Plainly the cause of action against Carl Ford accrued on January 1, 1912, for May might then have sued Carl Ford for his failure to collect and pay over this money, and his sureties might then have been sued by May for the money. This being true the plaintiff's cause of action for the failure to collect and pay over this money accrued then. In Colter v. Morgan, 12 Barb. M. 278, where the suit was upon a bond similar to that here, the court thus stated the rule:

"If the deputy collected money and failed to pay over, according to law, whereby a liability was *Page 235 imposed upon his principal, the latter had a right to institute an action immediately upon the bond of indemnity, without waiting to be sued himself, and without having first discharged the liability."
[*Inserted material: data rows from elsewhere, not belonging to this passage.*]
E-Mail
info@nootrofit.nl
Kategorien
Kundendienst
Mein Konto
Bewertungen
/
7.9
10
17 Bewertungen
But it is earnestly insisted that though the plaintiff lost his cause of action which accrued to him on January 1, 1912, the fact is that the sheriff did not pay out this money until March 1, 1912, and that then for the first time a cause of action accrued to him upon the clause of the bond by which the obligors undertake "that they will pay to the said L.P. May all damages he may sustain by reason of said appointment." The rule is well settled that upon a bond of indemnity no action accrues until the damage is sustained, and L.P. May had no cause of action upon this clause of the bond until he paid out the money. But it is the same money that lie had a right to recover under the preceding clauses of the bond on January 1, and be could not by postponing the payment of the money lengthen the time in which be could bring an action against the sureties. He had a right to sue for this money on January 1, under the bond. The bond is in entirety and the cause of action having accrued under one clause of the bond, the running of the statute was not delayed by his failure to pay the money then. The bond here, as in Bowman v. Simms, 81 Ky. 302, is more than a bond of indemnity. It is also an undertaking that the obligors will pay the money when due, and this they did not do. We therefore conclude that the sureties are released by limitation. The action was not brought "within seven years after the cause of action accrued."

Judgment reversed and cause remanded for a judgment as above indicated.